Since Russia’s full-scale invasion in Ukraine in February 2022, European defence ministries have been firmly focused on responding to the emanating threat from the east. That is an understandable prioritization given the magnitude and implications of the war in Ukraine. Yet, it is not enough to look to the east. EU’s closest neighbouring continent, Africa, is currently facing an unprecedented level of jihadist expansion, a steep upsurge of armed conflicts and the fastest demographic increase in the world. In Belgium’s 2025 Strategic Defence Vision, Africa is however effectively sidelined even though the continent is identified it as a zone of threats and interest. Nevertheless, ignoring our southern flank in security and defence discussions is shortsighted, dangerous and costly from both a political and security perspective. Three reasons in particular stand out:

 

  1. First, Africa is currently witnessing the world’s fastest jihadist expansion:
    with more than a 300% increase in violent extremism between 2012 and 2022 with a staggering 22,307 deaths linked to these groups only in 2024, setting a new tragic record and establishing the continent as the hotbed for armed jihadist organisations. Both the Islamic State and Al-Qaida affiliates are connected to the expansion, but especially the latter have expanded exponentially in the Sahel region over the past few years, with, as an example, almost two thirds of Burkina Faso’s territory being under JNIM’s, a local Al-Qaida affiliate, control. The security situation has worsened significantly since a coup wave rocked the region beginning of 2020, leading to a strategic realignment by the African military leaders with Russia.
  2. Second, the current Global Power Competition extends well beyond the eastern front:
    Russia has systematically expanded its footprint in Africa after each intervention in its neighborhood—2008 in Georgia, 2014 in Crimea, and, most decisively, following its 2022 war of aggression against Ukraine.
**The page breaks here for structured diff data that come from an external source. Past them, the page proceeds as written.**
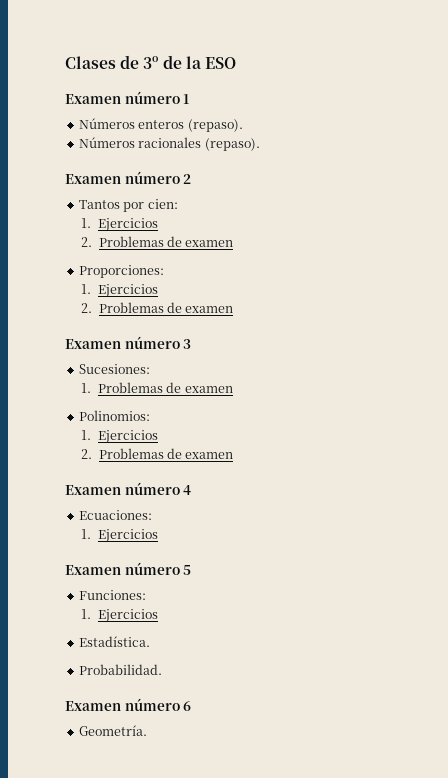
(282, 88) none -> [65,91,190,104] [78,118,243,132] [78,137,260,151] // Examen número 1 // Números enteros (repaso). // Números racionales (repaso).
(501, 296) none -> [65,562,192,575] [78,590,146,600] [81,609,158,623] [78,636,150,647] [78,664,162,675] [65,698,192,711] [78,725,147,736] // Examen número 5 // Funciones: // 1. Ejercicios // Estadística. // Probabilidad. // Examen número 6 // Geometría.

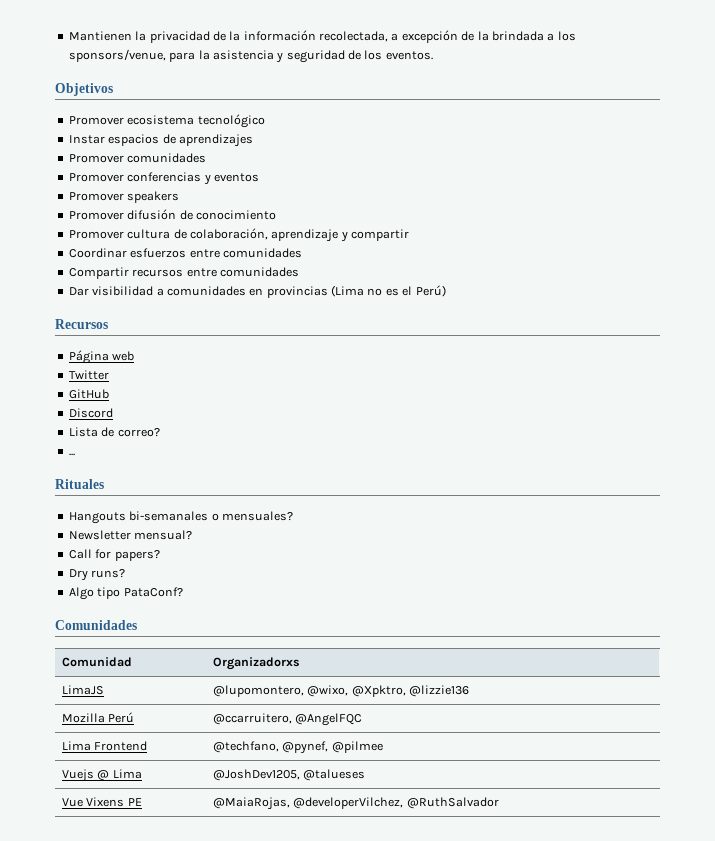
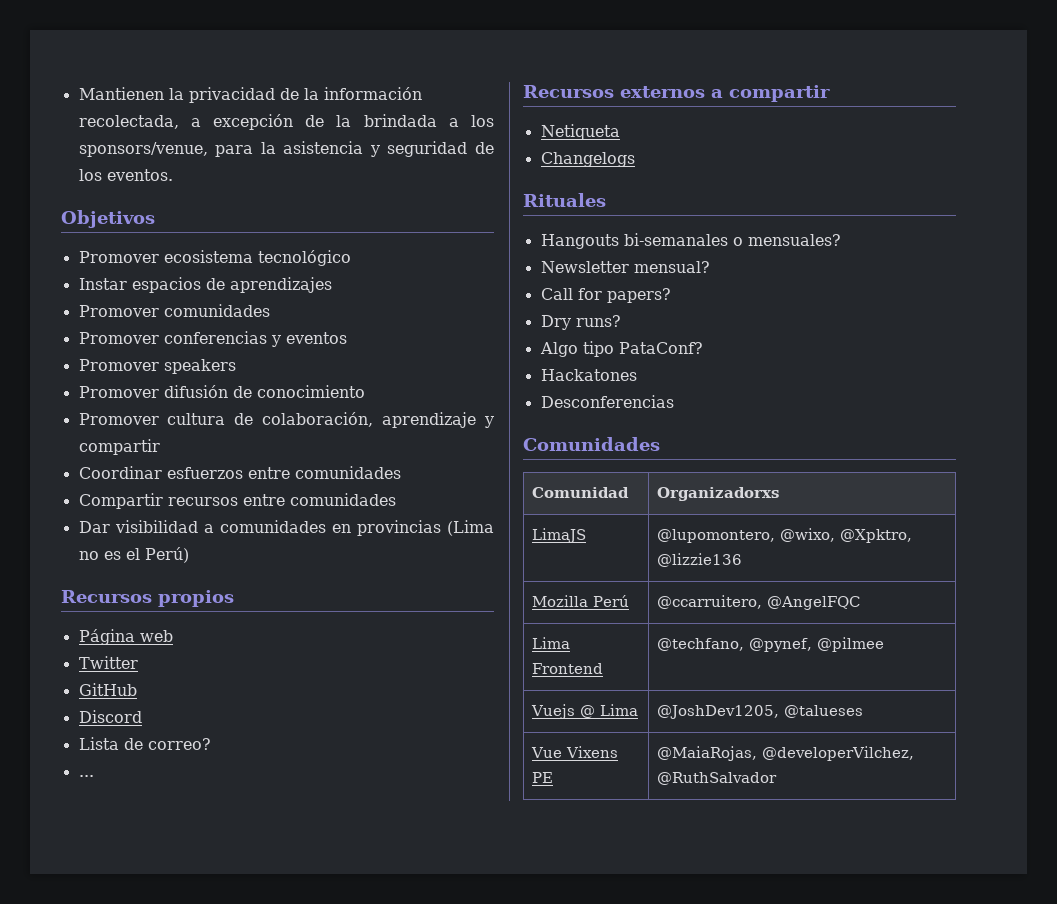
(108, 324) none -> [158,590,234,607] propios
(75, 454) none -> [523,85,830,102] [540,124,620,140] [540,152,635,167] // Recursos externos a compartir // Netiqueta // Changelogs
(183, 592) none -> [540,369,637,381] [540,395,674,408] // Hackatones // Desconferencias

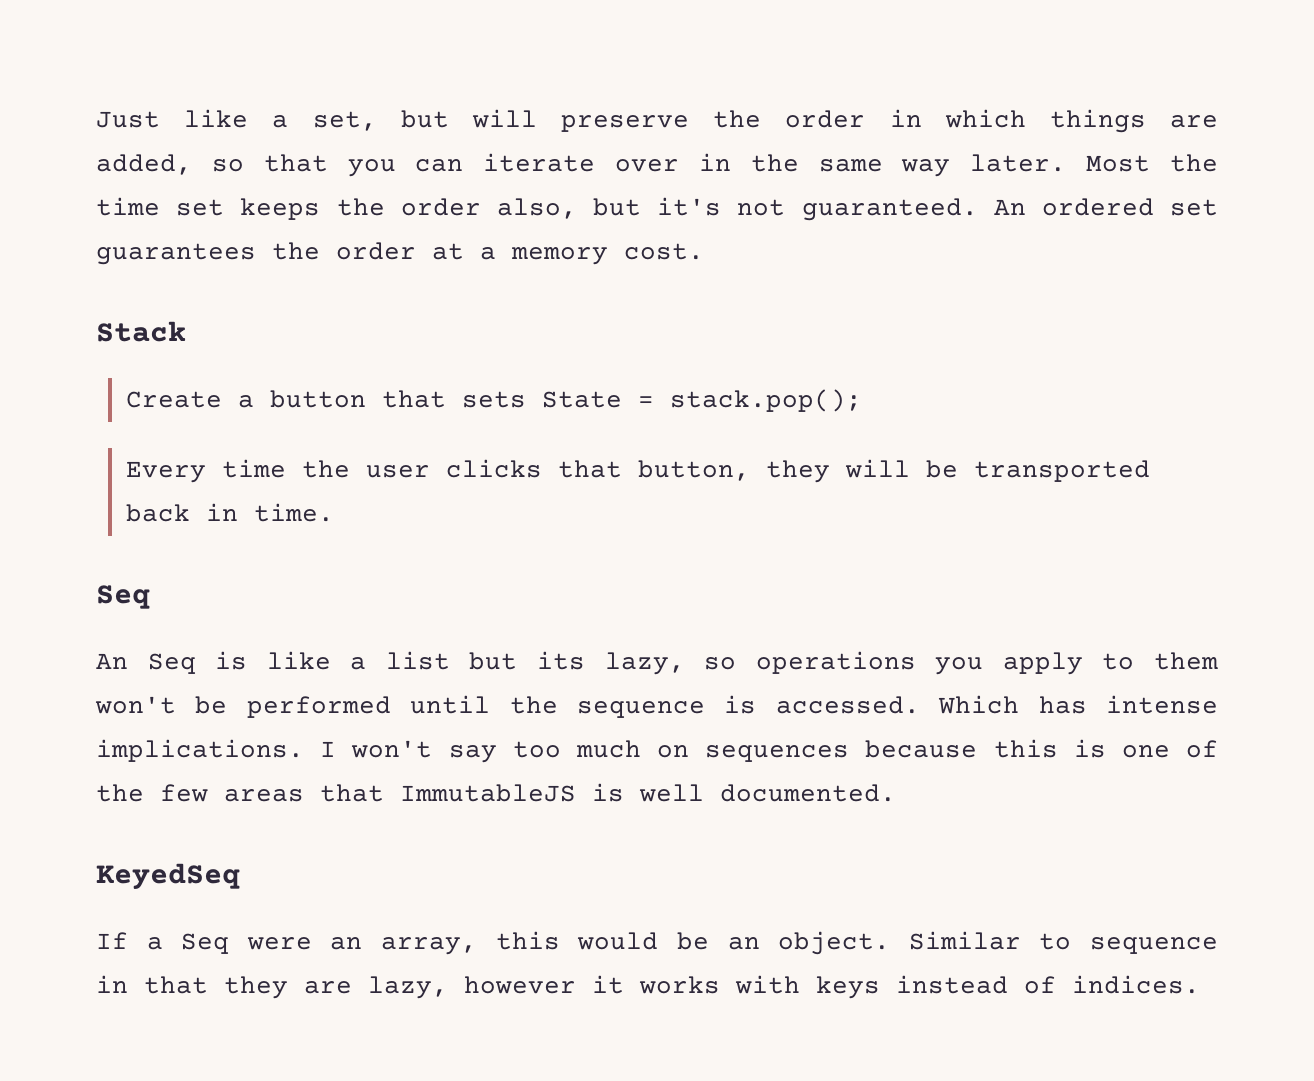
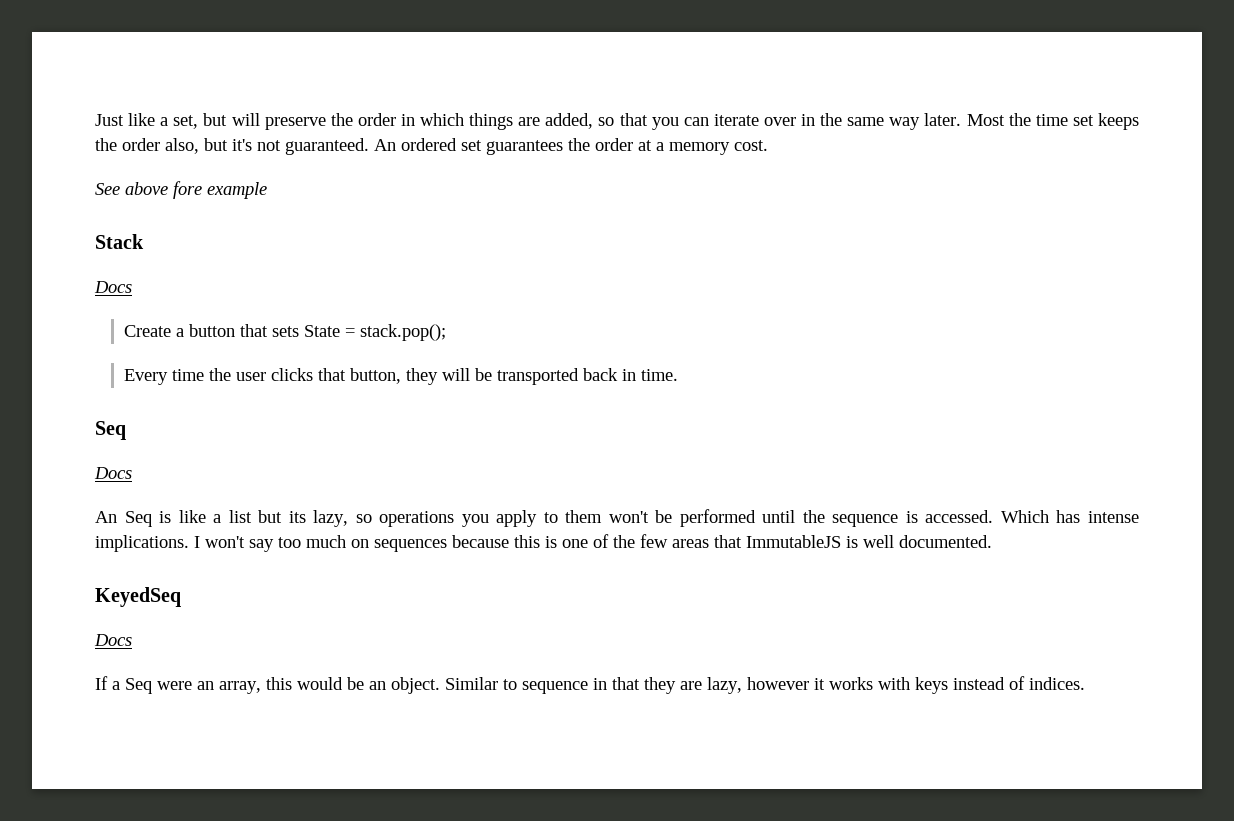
(704, 251) none -> [95,181,267,199] // See above fore example
(186, 331) none -> [94,281,132,293] // Docs
(150, 597) none -> [94,467,132,479] // Docs
(240, 876) none -> [94,634,132,646] // Docs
The latter triggered a major push for influence through both informal channels like the presence of the infamous Wagner mercenary group and formal defence agreements, with the Russian Minister of Foreign Affairs, Sergei Lavrov, conducting more than 18 visits to African partner states, to be compared with Ursula Von der Leyen, the President of the European Commision visiting three during the same time period. The competition is most visible in the Sahel, once a hub for EU CSDP missions and France’s Operation Barkhane, where coup leaders have expelled Western forces, welcomed Russian troops, and are now pushing out Western mining companies in favor of Russian and Chinese partners.
  3. Third, Africa is the fastest growing continent in the world:
    its population is set to double from 1 to 2 billion between 2020 and 2050, a population disproportionately affected by climate change, food insecurity, and armed conflict. This demographic surge will inevitably affect Europe. While equating migration with security threats is both false and dangerous, it is equally naïve to think that walls or restrictive policies can shield the EU from the different types of pressures arising just across the mere 13-kilometer strait separating Spain and Morocco.

 

To conclude, none of these factors will pose any direct threat to Europe or Belgium today, but they will have an impact over the medium to long term on our security and political environment tomorrow.

While that does not mean that we should turn away our focus from Ukraine, it does mean that we need to be able to acknowledge, discuss, and prepare for more than one crisis at the time, and build that, long-discussed, 360 degree defence. Global competition is rarely won at the level of core interests, but through incremental gains and losses around so-called peripheral ones. Russia’s war of aggression has shown that defence preparedness cannot be improvised; if Africa remains absent from our security and defence planning, we risk learning that lesson again—at far greater cost.